To analyze the browsing history data for the individual who is a computer science college instructor, we can look for patterns that might indicate concerning or addictive behaviors. The data primarily features visits to PythonAnywhere, a platform likely used for coding, web application development, and hosting. Here are several observations:

### 1. **Frequency and Duration of Visits**
- The individual has numerous entries logged, many of which are duplicates at short time intervals (indicating repetitive behavior). For instance:
  - Multiple visits to the same URLs (e.g., visiting the same page on PythonAnywhere repeatedly within seconds).
  - High frequency of browsing during working hours (from 10:02 AM to 10:55 AM, then again in the later hours up until 5:30 PM).

### 2. **Focus on Specific Activities**
- The browsing history shows a concentrated effort on editing files (e.g., Python scripts) and managing web apps.
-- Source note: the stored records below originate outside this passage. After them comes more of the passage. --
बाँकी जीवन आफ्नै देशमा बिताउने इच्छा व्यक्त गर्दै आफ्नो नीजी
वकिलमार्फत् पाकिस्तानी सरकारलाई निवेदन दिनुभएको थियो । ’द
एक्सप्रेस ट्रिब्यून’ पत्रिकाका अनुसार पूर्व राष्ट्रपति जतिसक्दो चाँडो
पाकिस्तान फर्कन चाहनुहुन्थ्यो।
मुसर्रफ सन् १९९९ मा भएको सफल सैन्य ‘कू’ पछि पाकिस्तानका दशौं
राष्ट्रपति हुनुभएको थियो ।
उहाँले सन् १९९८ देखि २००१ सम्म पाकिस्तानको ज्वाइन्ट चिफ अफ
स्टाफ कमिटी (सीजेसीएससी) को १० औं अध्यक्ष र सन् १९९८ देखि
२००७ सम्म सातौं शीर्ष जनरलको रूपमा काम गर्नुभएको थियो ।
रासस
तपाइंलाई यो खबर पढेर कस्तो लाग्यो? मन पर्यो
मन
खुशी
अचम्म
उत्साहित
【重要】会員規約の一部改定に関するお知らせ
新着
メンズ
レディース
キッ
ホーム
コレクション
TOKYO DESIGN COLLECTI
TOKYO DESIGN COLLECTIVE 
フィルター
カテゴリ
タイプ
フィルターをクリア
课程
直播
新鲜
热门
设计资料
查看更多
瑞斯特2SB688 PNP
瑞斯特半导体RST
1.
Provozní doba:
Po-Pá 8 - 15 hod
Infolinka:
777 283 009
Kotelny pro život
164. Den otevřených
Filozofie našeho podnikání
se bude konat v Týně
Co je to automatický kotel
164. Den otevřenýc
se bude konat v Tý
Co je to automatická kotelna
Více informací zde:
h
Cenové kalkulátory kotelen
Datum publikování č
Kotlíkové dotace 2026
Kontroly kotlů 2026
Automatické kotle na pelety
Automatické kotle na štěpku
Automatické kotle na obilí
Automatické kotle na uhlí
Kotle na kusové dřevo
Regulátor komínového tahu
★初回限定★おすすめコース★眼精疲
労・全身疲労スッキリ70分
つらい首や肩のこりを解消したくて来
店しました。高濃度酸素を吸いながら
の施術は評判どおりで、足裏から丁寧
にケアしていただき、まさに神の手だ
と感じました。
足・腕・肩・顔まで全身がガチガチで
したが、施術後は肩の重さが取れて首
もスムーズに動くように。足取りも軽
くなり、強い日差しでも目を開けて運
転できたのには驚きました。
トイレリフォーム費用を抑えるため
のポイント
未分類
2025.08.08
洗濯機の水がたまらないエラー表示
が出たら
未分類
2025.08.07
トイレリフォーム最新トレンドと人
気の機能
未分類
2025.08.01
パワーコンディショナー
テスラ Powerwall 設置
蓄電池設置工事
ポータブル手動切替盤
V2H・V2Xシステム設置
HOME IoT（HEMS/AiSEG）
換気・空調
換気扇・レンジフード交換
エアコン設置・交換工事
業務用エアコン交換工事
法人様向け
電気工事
Activities involving coding and project development are consistent, which may be in line with the instructor's professional responsibilities.
- There are multiple visits to specific file paths and console sessions, suggesting a deep engagement with various projects or tasks.

### 3. **Potential Signs of Addictive Behavior**
- **Repetitive Patterns:** The numerous repeated visits to the same URLs within a very short span may signal compulsive checking or a need for completion.
- **Lack of Diversion:** There’s little evidence of diversifying interests; the individual seems primarily focused on specific web applications and coding tasks without breaks or shifts to other activities (leisure or social).
- **Time-Consuming Activities:** The duration spent engaged with coding-related URLs may imply an excessive commitment, potentially leading to burnout or neglect of other professional or personal responsibilities.

### 4. **Time of Browsing**
- The overall browsing pattern suggests that this individual is working long hours, with browsing activity starting early in the morning and continuing until the evening. Such prolonged periods of engagement can negatively impact both mental wellness and work-life balance.

### 5. **Context of Use**
- Considering that the individual is a college instructor, their professional duties might necessitate heavy engagement with coding and project management. However, it’s crucial to assess whether the level of engagement is healthy or if it borders on obsession where it impairs other aspects of life.

### Recommendations
To address potential concerning behaviors, the individual might consider:
- **Time Management**: Setting clear boundaries for work and personal time to prevent excessive engagement in work-related tasks during non-work hours.
- **Regular Breaks**: Incorporate scheduled breaks to engage in leisure activities, helping maintain a balance and preventing burnout.
- **Reflection on Engagement**: Periodically assess their work habits and whether the level of engagement feels sustainable over the long term. 

In conclusion, while the individual appears to be highly engaged in their professional tasks related to their role as a computer science instructor, the pattern of repetitive and lengthy browsing sessions may indicate potential concerns related to work-life balance or addictive behavior. Further self-reflection and possible behavioral adjustments may be beneficial for overall well-being.